Saddek gave me a great Carpet 101 class and showed me a large variety of colorful new carpets, as well as some old carpets which have a special value. He also showed me silk carpets and hangings. I wasn’t in the mood for such an intense sales pitch, however, and after refusing his smallest wall hanging, I left. His friend asked for a tip, and I refused, telling him, I hadn’t asked for his services (which I regret, but I was cranky from lack of sleep). If you want to see...[there are some pics of the beautiful carpets in the photo gallery below]

Hello From Marrakech

I had lunch at a very small restaurant and met a nice young man named Moosta. He wanted to take me to his home in the [Atlas] mountains near Marrakech, and, if I can, I’ll return to Marrakech before I leave Morocco.

There were many internet cafes, so I checked my e-mail, and started walking back to the hotel. I got way lost, however--the place is huge--and ended up taking a cab. I took a quality nap, and then walked back to the Medina for the evening’s festivities.
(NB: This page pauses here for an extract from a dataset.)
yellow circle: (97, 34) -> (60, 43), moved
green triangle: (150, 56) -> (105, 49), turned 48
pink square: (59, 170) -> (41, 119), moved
I took a long walk through the alleyways of the old part of the Medina, and the shops were similar to those I’d seen in Fes and Casablanca. I visited the snake charmers and then had coffee in a cafe overlooking the large open area, which, I understand, used to be the slave-trading area. Then the crowds came.

Lots of young people, Moroccan families, and others, filled the open area, and many food vendors started setting up. The sun went down, but the huge mounds of food were lit up, and it was a magical atmosphere. The Berber drumming, which accompanied their dancers and acrobats, filled the air constantly. It was a party! I sat down and had a delicious dinner of salad, fried fish, and potatoes--maybe the best food I’ve had in Morocco--for $4.

I went back to the Medina the next day, had some great fresh-squeezed orange juice, but never did find Azziz (from the train) or his shop. I finally noticed on his card that he sells carpets!

As I was leaving Marrakech, I waited for the train as I sat cross-legged on the cement train platform shown in the picture above. Several others were also waiting, and I struck up a conversation with a man who spoke particularly good English. We spoke about general things, and I asked him where he was from. He said he was visiting Morocco from Liberia. I asked him if he knew Charles Taylor, the recently resigned president of Liberia who had been accused (and was later convicted) of particularly brutal war crimes. The man refused to answer me and just smiled.

Another younger gentleman was sitting next to me on the cement, and he spoke very little English. We smiled at each other and spoke in friendly phrases for a few minutes. Then he made a point to show me his cell phone. There was displayed a crude  graphic, showing an airplane crashing into two towers playing over and over in a loop.